LLM Quota Design
Quotas are the difference between a healthy LLM gateway and a bankrupt one. This recipe walks through the three-layer quota model Meridian uses to keep costs predictable while still letting tenants burst when they need to.
1. Pick the right unit
Requests-per-minute lies. A single completion can burn 4k tokens or 400k. Bill quotas in tokens-per-minute (TPM) and requests-per-minute (RPM) simultaneously. The smaller bucket wins. For reasoning models, track reasoning_tokens separately since they consume budget before any visible output lands.
2. Layer the limits
Run three concentric buckets: per-key, per-tenant, per-deployment. A noisy key cannot starve its tenant; a noisy tenant cannot starve the deployment. Reject at the smallest bucket and emit a 429 with a Retry-After header so clients back off cleanly.

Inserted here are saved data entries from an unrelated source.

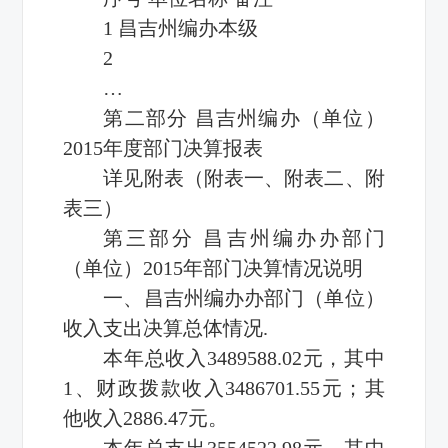
1 昌吉州编办本级
2
…
第二部分 昌吉州编办（单位）
2015年度部门决算报表
详见附表（附表一、附表二、附
表三）
第三部分 昌吉州编办办部门
（单位）2015年部门决算情况说明
一、昌吉州编办办部门（单位）
收入支出决算总体情况.
本年总收入3489588.02元，其中
1、财政拨款收入3486701.55元；其
他收入2886.47元。
本年总支出3554522.98元，其中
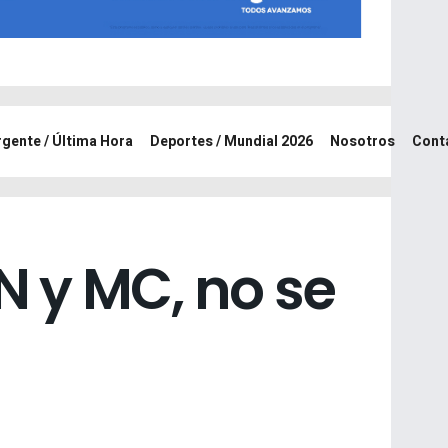
rgente / Última Hora
Deportes / Mundial 2026
Nosotros
Cont
 y MC, no se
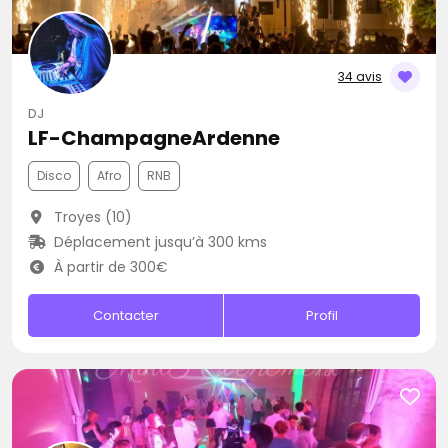
34 avis
DJ
LF-ChampagneArdenne
Disco
Afro
RNB
Troyes (10)
Déplacement jusqu’à 300 kms
À partir de 300€
Contacter
Profil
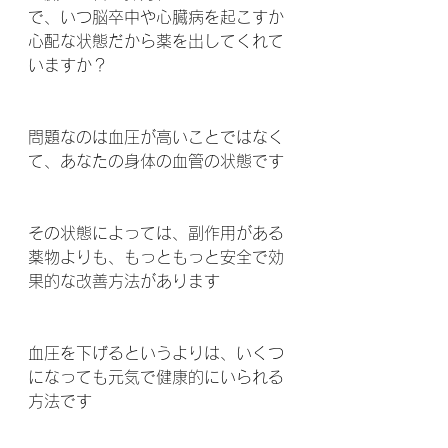
で、いつ脳卒中や心臓病を起こすか
心配な状態だから薬を出してくれて
いますか？
問題なのは血圧が高いことではなく
て、あなたの身体の血管の状態です
その状態によっては、副作用がある
薬物よりも、もっともっと安全で効
果的な改善方法があります
血圧を下げるというよりは、いくつ
になっても元気で健康的にいられる
方法です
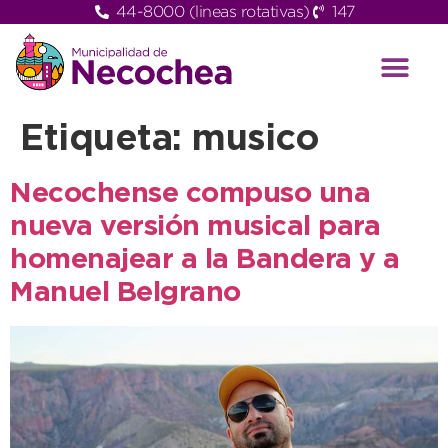
44-8000 (lineas rotativas)
147
Etiqueta:
musico
Necochense compuso una
nueva versión musical para
homenajear a la Bandera y a
Manuel Belgrano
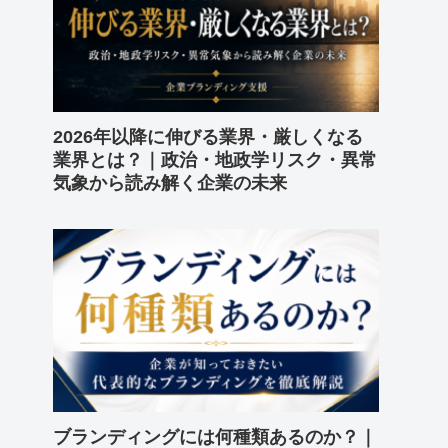
2026年以降に伸びる業界・厳しくなる
業界とは？｜政治・地政学リスク・異常
気象から読み解く企業の未来
ブランディングには何種類あるのか？｜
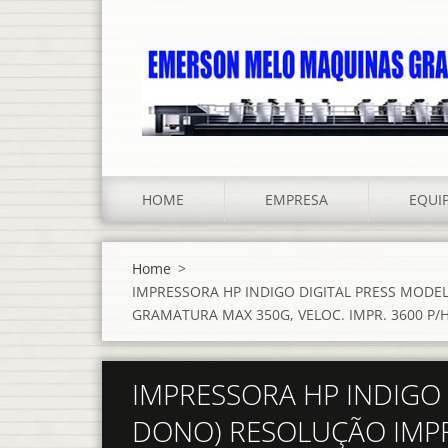
HOME
EMPRESA
EQUI
Home
>
IMPRESSORA HP INDIGO DIGITAL PRESS MODEL
GRAMATURA MAX 350G, VELOC. IMPR. 3600 P
IMPRESSORA HP INDIGO 
DONO) RESOLUÇÃO IMPR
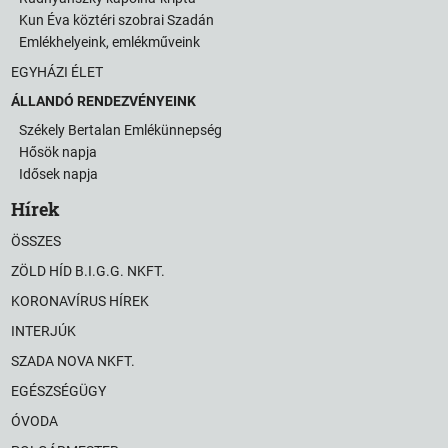
Kun Éva köztéri szobrai Szadán
Emlékhelyeink, emlékműveink
EGYHÁZI ÉLET
ÁLLANDÓ RENDEZVÉNYEINK
Székely Bertalan Emlékünnepség
Hősök napja
Idősek napja
Hírek
ÖSSZES
ZÖLD HÍD B.I.G.G. NKFT.
KORONAVÍRUS HÍREK
INTERJÚK
SZADA NOVA NKFT.
EGÉSZSÉGÜGY
ÓVODA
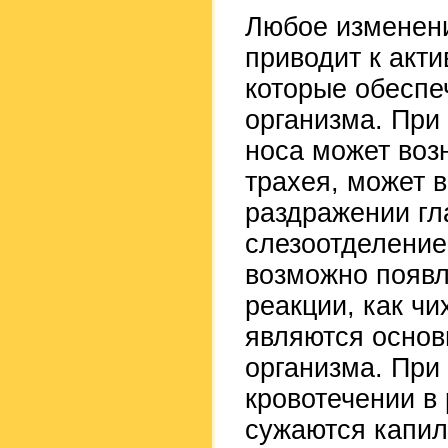
Любое изменен
приводит к акт
которые обеспе
организма. При
носа может воз
трахея, может 
раздражении гл
слезоотделение
возможно появл
реакции, как чи
являются осно
организма. При
кровотечении в
сужаются капи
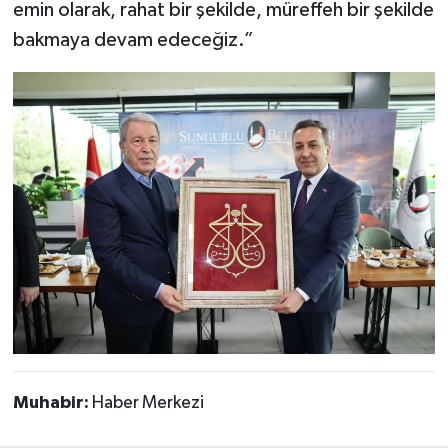
emin olarak, rahat bir şekilde, müreffeh bir şekilde
bakmaya devam edeceğiz.”
Muhabir:
Haber Merkezi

// Pseudocode — three-layer check
function admit(req) {
if (!key.tpm.allow(req.tokens)) return deny("key_tpm");
if (!tenant.tpm.allow(req.tokens)) return deny("tenant_tpm");
if (!deploy.tpm.allow(req.tokens)) return deny("deploy_tpm");
return ok();
}3. Make burst legible
Sliding-window counters in Redis with a 60-second window and a 10-second granularity give tenants room to burst without letting a runaway loop drain a month of credits in an hour. Expose remaining budget as response headers so customers can self-throttle before you have to do it for them.